Beneath it all, he felt her sorrow, the weight of Pater’s words implanted in her mind and heart. She would never believe the Carpathian race would accept her with her tainted blood. If Nicolae called the healer, Destiny would never allow him near her. She would run. There was no way to erase what the vampire had wrought. Nicolae could remove all traces of the virus. He could restore her strength. He could give her unconditional love, but he could never remove those words.
Because his words are true. Her hands found his hair, tunneled her fingers deep into the mass of silken strands. She wanted to lose herself in sensation. She couldn’t make the words false, but she could put them somewhere in a little corner of her mind, replace them with something that consumed her: the bubbles popping against her bare skin; the silken strands of dark hair sliding through her fingers.
I love your hair.
You are supposed to love me. And it is not true. Vampires twist the truth until you can no longer see what is. You know that, Destiny. More than most, you know what they do.

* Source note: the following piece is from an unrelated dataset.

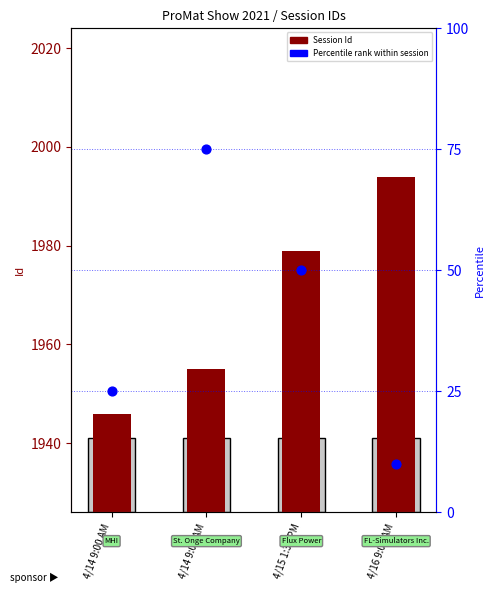

Which series reaches the maximum Y coordinate?

Percentile rank within session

In this instance even a grain of truth is far too much. She swept her tongue across the pinpricks, closing the tiny wounds with her healing saliva, lifted her head and met the dark intensity of his gaze without flinching. “You can love me with your heart and your mind and your soul. You can be my salvation when the memories come to haunt me, Nicolae. You can be my everything, but you cannot change what I am. A vampire put something hideous deep inside me. It is evil and dark and dangerous. I’ve lived with it most of my life, and I know. You can love me, even with that terrible flaw inside me, but you can’t change it. I can’t change it. It isn’t going to go away because we want it to. I recognize darkness in others. Others will recognize it in me. Like calls to like.”
Her voice was a thread of sound. Exhaustion lined her face. Nicolae couldn’t bear the way she was looking at him with such a mixture of love and regret. His hands moved over her body with exquisite tenderness, washing the remnants of blood and poison from her skin. “Destiny, I’ve found you to be stubborn and independent but never dense. Are you deliberately not understanding that we are two halves of the same whole? We are alike. Like did call to like, and I am it. I am what you got.”
She was warm and safe huddled in the shelter of his arms, cradled by his body. The water lapped pleasantly against her skin, bubbling and fizzing against every sore spot. The flames flickered and danced and released a fragrance conducive to healing and comfort. Destiny lifted her gaze to Nicolae’s face, studied the hard angles and planes. A slow smile found its way to her mouth. “Lucky me.”
Her words twisted his heart. “How do you do that, little one? It bodes ill for our future. One moment I am determined to chastise you severely as you so obviously deserve, and the next all I want to do is kiss you senseless.”
Destiny framed his face with her palms. “It’s a gift. I much prefer the kissing.” The pad of her thumb moved over his jaw, traced his chin. “You have such shadows in your mind. You think I was wrong not to call you to me, but I wasn’t. Why would you think yourself less important to me, less to me in some way than I am to you? Do you think you’re the only one with rights? I do not want your protection at the expense of your life.
You’re
the target here, not me. I’m merely the bait used to draw you out. Fortunately, one of us is able to think in tight situations.”
His breath escaped in a hiss of impatience and frustration. When her soft mouth began to curve in amusement, he gave her a little shake. “Now is not the time for you to laugh, Destiny. I am still shaking from your near miss on the street and in the cave.”